Web document revisions:
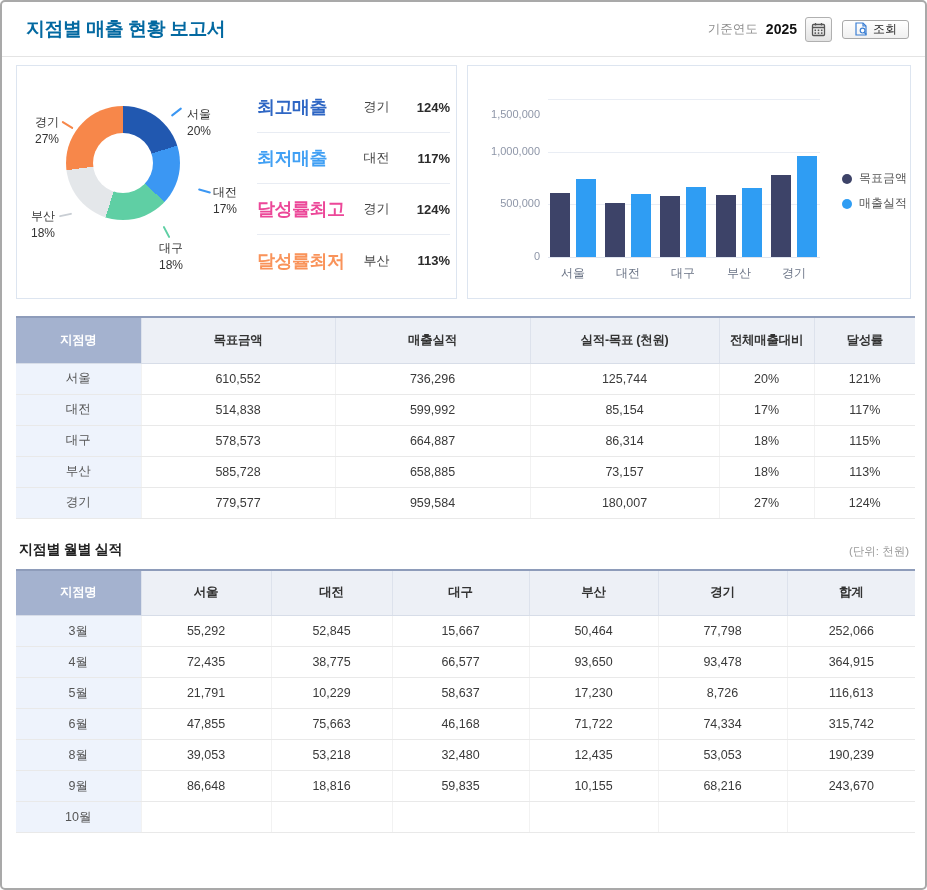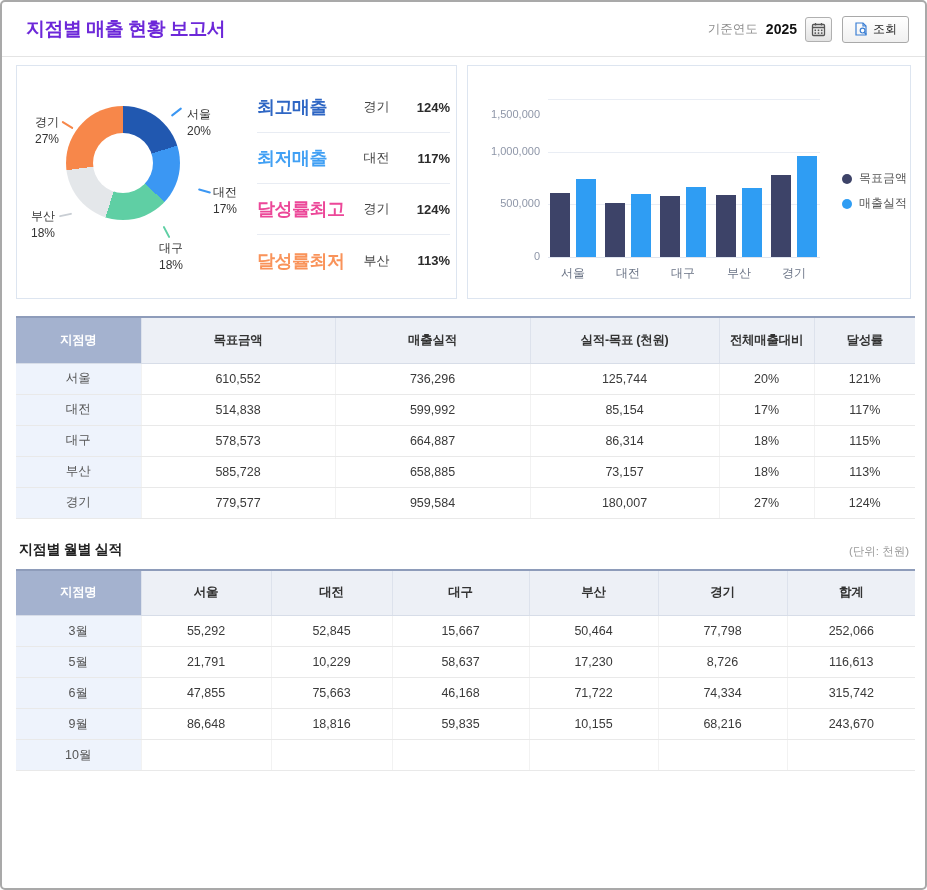--- a/index.html
+++ b/index.html
@@ -8,7 +8,7 @@
 
   
   .hdr { height:55px; display:flex; align-items:center; justify-content:space-between; padding:0 16px 0 24px; border-bottom:1px solid #e4e4e4; }
-  .hdr h1 { margin:0; font-size:19px; font-weight:bold; color:#6d28d9; letter-spacing:-0.5px; }
+  .hdr h1 { margin:0; font-size:19px; font-weight:bold; color:#0369a1; letter-spacing:-0.5px; }
   .hdr-right { display:flex; align-items:center; }
   .year-label { color:#8d8d8d; font-size:12.5px; margin-right:8px; }
   .year-value { color:#111; font-size:14px; font-weight:bold; margin-right:8px; }

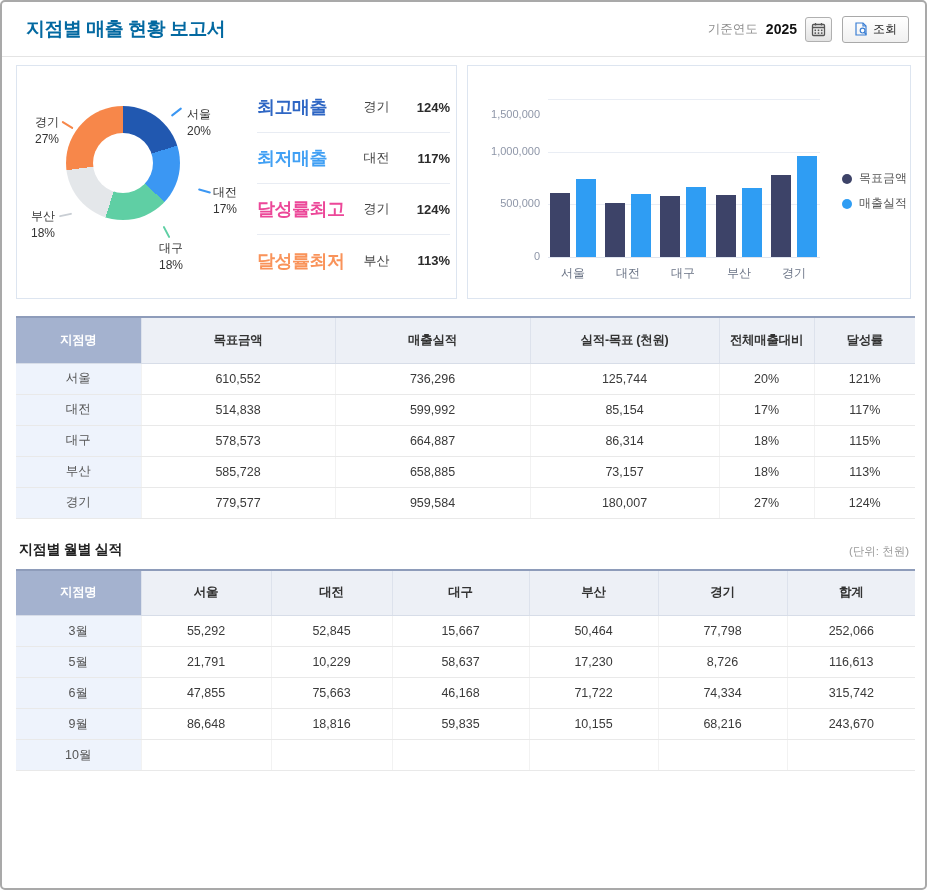--- a/index.html
+++ b/index.html
@@ -13,7 +13,7 @@
   .year-label { color:#8d8d8d; font-size:12.5px; margin-right:8px; }
   .year-value { color:#111; font-size:14px; font-weight:bold; margin-right:8px; }
   .cal-btn { width:27px; height:25px; border:1px solid #b0b0b0; border-radius:3px; background:linear-gradient(#fbfbfb,#e3e3e3); display:flex; align-items:center; justify-content:center; padding:0; cursor:pointer; }
-  .search-btn { height:27px; border:1px solid #a9a9a9; border-radius:3px; background:linear-gradient(#ffffff,#f0f0f0); display:flex; align-items:center; gap:5px; padding:0 11px; font-size:12px; color:#222; margin-left:10px; cursor:pointer; font-family:Liberation Serif, serif; }
+  .search-btn { height:19px; border:1px solid #a9a9a9; border-radius:3px; background:linear-gradient(#ffffff,#f0f0f0); display:flex; align-items:center; gap:5px; padding:0 11px; font-size:12px; color:#222; margin-left:10px; cursor:pointer; font-family:Liberation Serif, serif; }
 
   
   .panels { display:flex; gap:10px; padding:8px 14px 0 14px; }

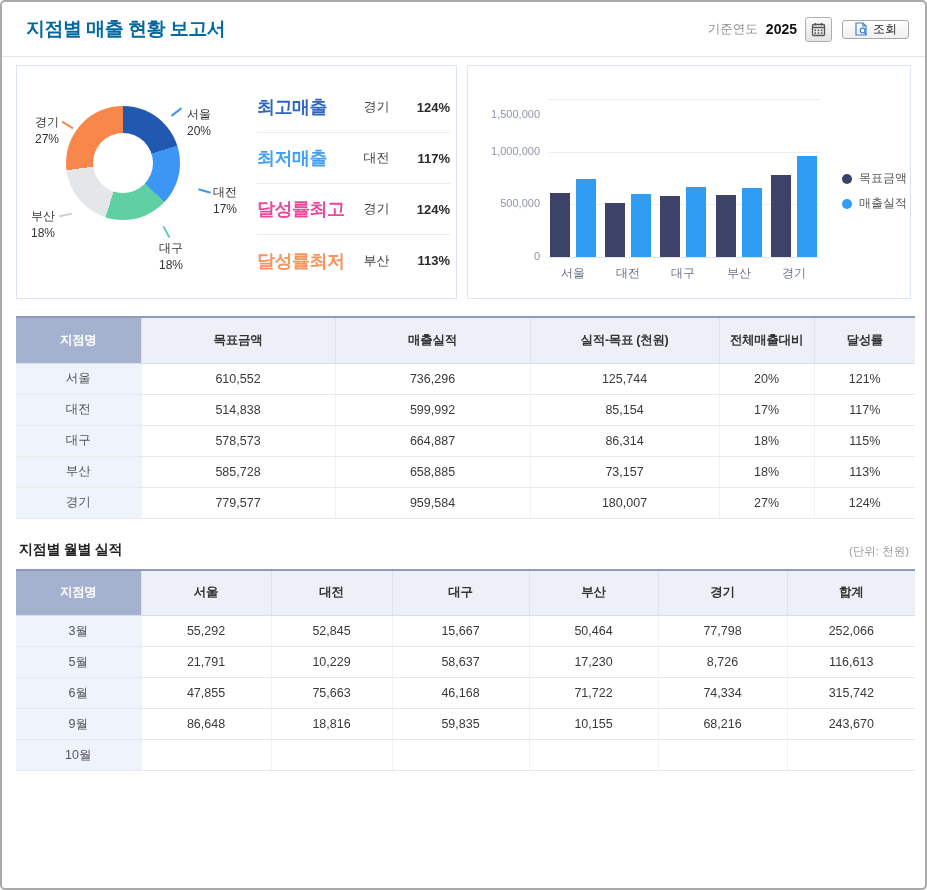--- a/index.html
+++ b/index.html
@@ -292,6 +292,15 @@
           <td>252,066</td>
         </tr>
         <tr>
+          <td>4월</td>
+          <td>72,435</td>
+          <td>38,775</td>
+          <td>66,577</td>
+          <td>93,650</td>
+          <td>93,478</td>
+          <td>364,915</td>
+        </tr>
+        <tr>
           <td>5월</td>
           <td>21,791</td>
           <td>10,229</td>

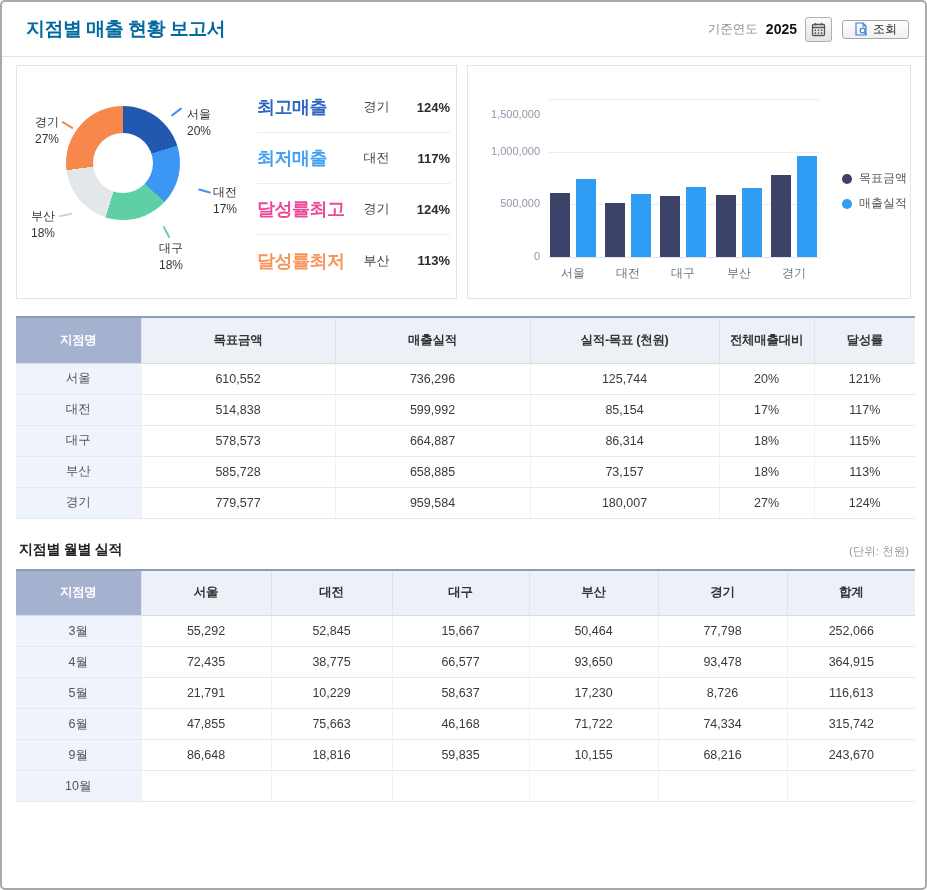--- a/index.html
+++ b/index.html
@@ -319,6 +319,15 @@
           <td>315,742</td>
         </tr>
         <tr>
+          <td>8월</td>
+          <td>39,053</td>
+          <td>53,218</td>
+          <td>32,480</td>
+          <td>12,435</td>
+          <td>53,053</td>
+          <td>190,239</td>
+        </tr>
+        <tr>
           <td>9월</td>
           <td>86,648</td>
           <td>18,816</td>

- [REQUIRED ACTION]
Please copy the data above exactly; the pictures do not belong in the copy.

- [PROBLEM SOLUTION]
--- a/index.html
+++ b/index.html
@@ -8,7 +8,7 @@
 
   
   .hdr { height:55px; display:flex; align-items:center; justify-content:space-between; padding:0 16px 0 24px; border-bottom:1px solid #e4e4e4; }
-  .hdr h1 { margin:0; font-size:19px; font-weight:bold; color:#6d28d9; letter-spacing:-0.5px; }
+  .hdr h1 { margin:0; font-size:19px; font-weight:bold; color:#0369a1; letter-spacing:-0.5px; }
   .hdr-right { display:flex; align-items:center; }
   .year-label { color:#8d8d8d; font-size:12.5px; margin-right:8px; }
   .year-value { color:#111; font-size:14px; font-weight:bold; margin-right:8px; }

--- a/index.html
+++ b/index.html
@@ -13,7 +13,7 @@
   .year-label { color:#8d8d8d; font-size:12.5px; margin-right:8px; }
   .year-value { color:#111; font-size:14px; font-weight:bold; margin-right:8px; }
   .cal-btn { width:27px; height:25px; border:1px solid #b0b0b0; border-radius:3px; background:linear-gradient(#fbfbfb,#e3e3e3); display:flex; align-items:center; justify-content:center; padding:0; cursor:pointer; }
-  .search-btn { height:27px; border:1px solid #a9a9a9; border-radius:3px; background:linear-gradient(#ffffff,#f0f0f0); display:flex; align-items:center; gap:5px; padding:0 11px; font-size:12px; color:#222; margin-left:10px; cursor:pointer; font-family:Liberation Serif, serif; }
+  .search-btn { height:19px; border:1px solid #a9a9a9; border-radius:3px; background:linear-gradient(#ffffff,#f0f0f0); display:flex; align-items:center; gap:5px; padding:0 11px; font-size:12px; color:#222; margin-left:10px; cursor:pointer; font-family:Liberation Serif, serif; }
 
   
   .panels { display:flex; gap:10px; padding:8px 14px 0 14px; }

--- a/index.html
+++ b/index.html
@@ -292,6 +292,15 @@
           <td>252,066</td>
         </tr>
         <tr>
+          <td>4월</td>
+          <td>72,435</td>
+          <td>38,775</td>
+          <td>66,577</td>
+          <td>93,650</td>
+          <td>93,478</td>
+          <td>364,915</td>
+        </tr>
+        <tr>
           <td>5월</td>
           <td>21,791</td>
           <td>10,229</td>

--- a/index.html
+++ b/index.html
@@ -319,6 +319,15 @@
           <td>315,742</td>
         </tr>
         <tr>
+          <td>8월</td>
+          <td>39,053</td>
+          <td>53,218</td>
+          <td>32,480</td>
+          <td>12,435</td>
+          <td>53,053</td>
+          <td>190,239</td>
+        </tr>
+        <tr>
           <td>9월</td>
           <td>86,648</td>
           <td>18,816</td>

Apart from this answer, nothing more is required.